Your task:
Copy out every line of the rows below word for word, leaving out the pictures.

Dataset extract:
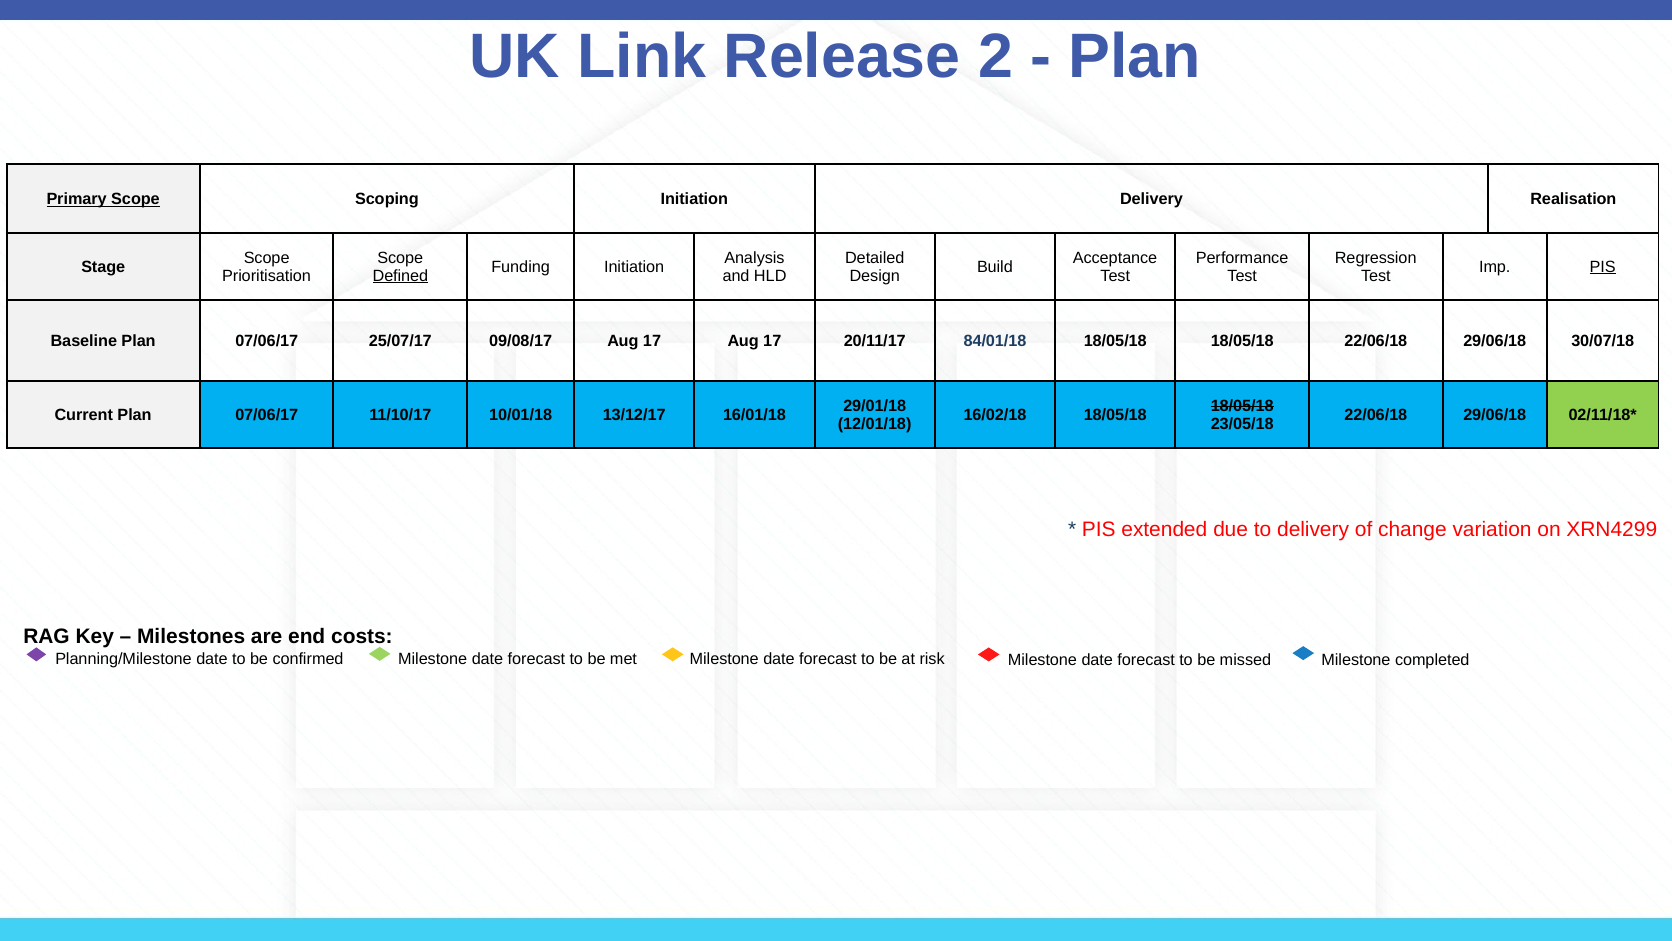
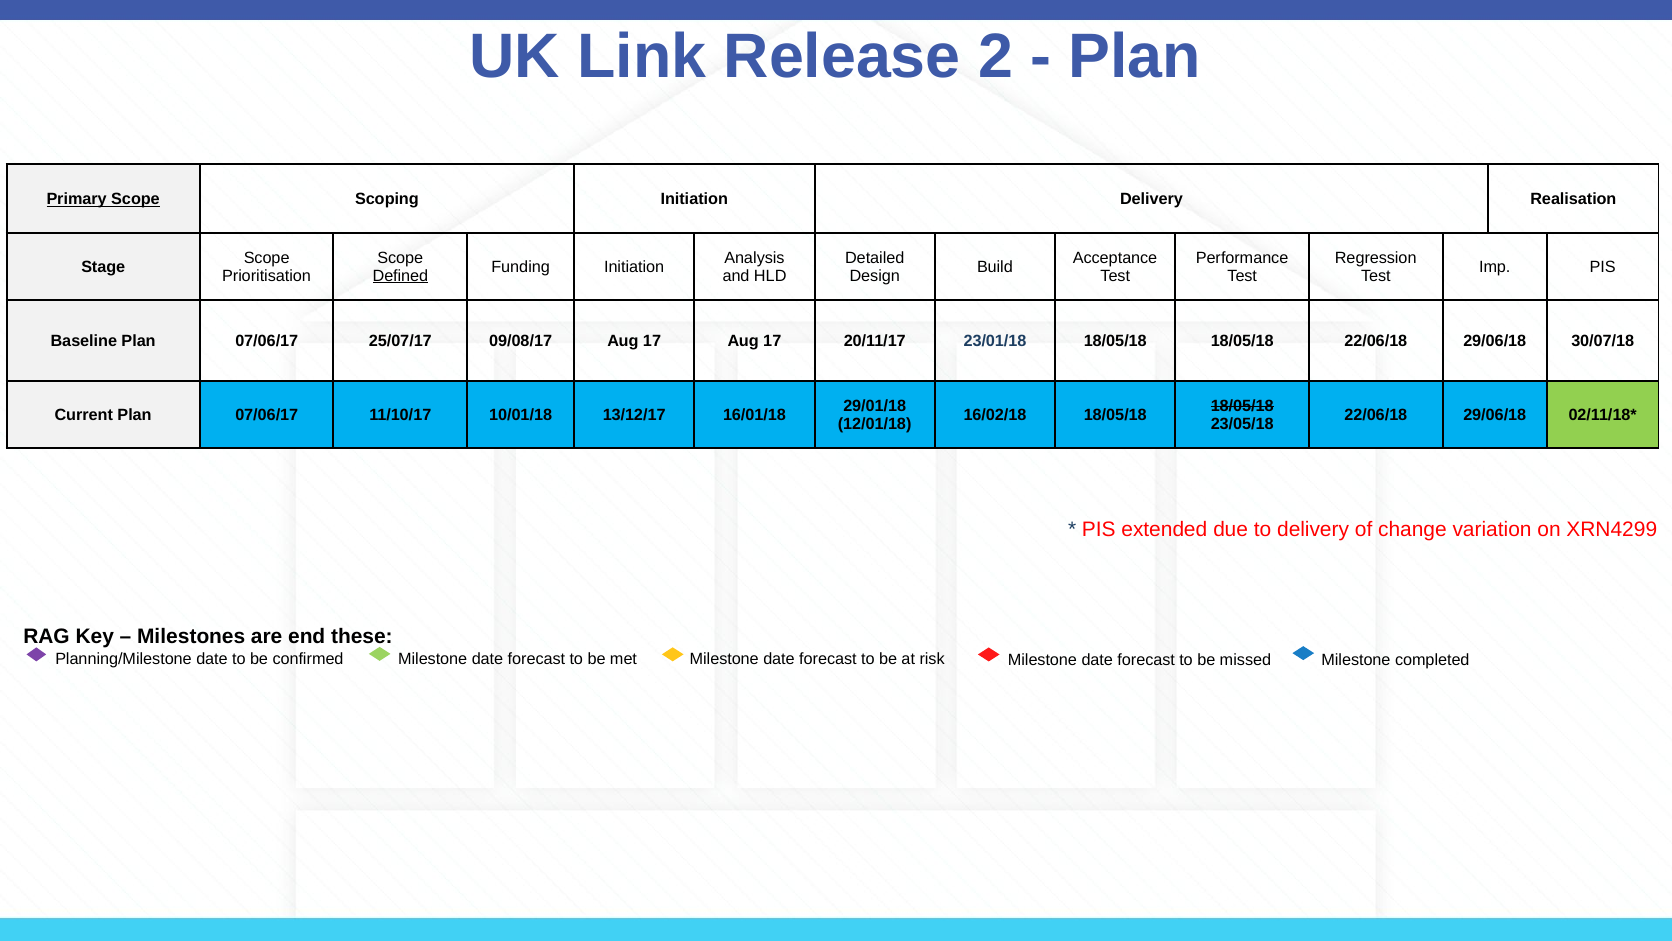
PIS at (1603, 267) underline: present -> none
84/01/18: 84/01/18 -> 23/01/18
costs: costs -> these
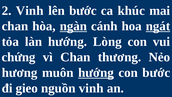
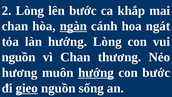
2 Vinh: Vinh -> Lòng
khúc: khúc -> khắp
ngát underline: present -> none
chứng at (19, 57): chứng -> nguồn
gieo underline: none -> present
nguồn vinh: vinh -> sống
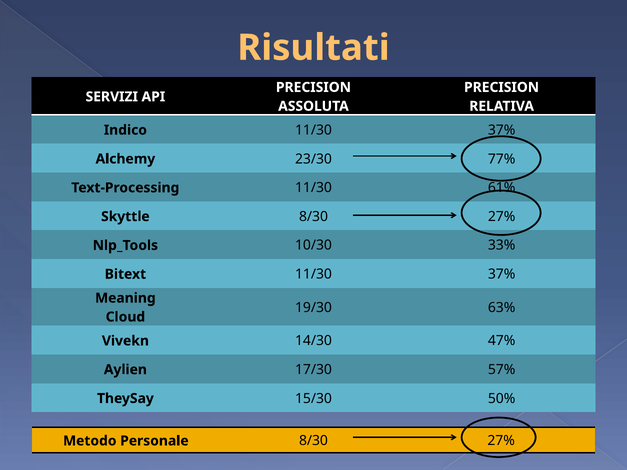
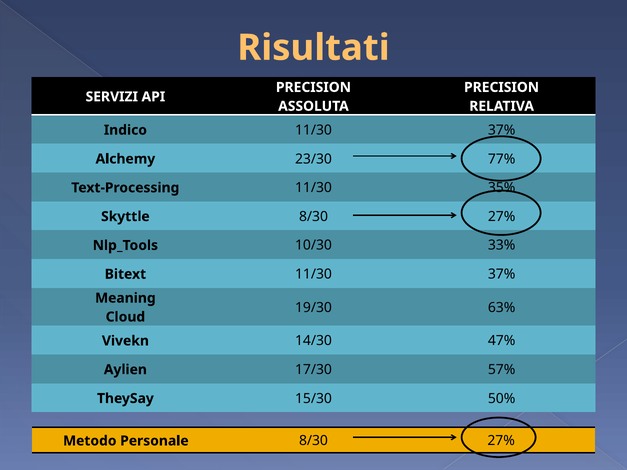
61%: 61% -> 35%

The answer:
PIS at (1603, 267) underline: present -> none
84/01/18: 84/01/18 -> 23/01/18
costs: costs -> these
2 Vinh: Vinh -> Lòng
khúc: khúc -> khắp
ngát underline: present -> none
chứng at (19, 57): chứng -> nguồn
gieo underline: none -> present
nguồn vinh: vinh -> sống
61%: 61% -> 35%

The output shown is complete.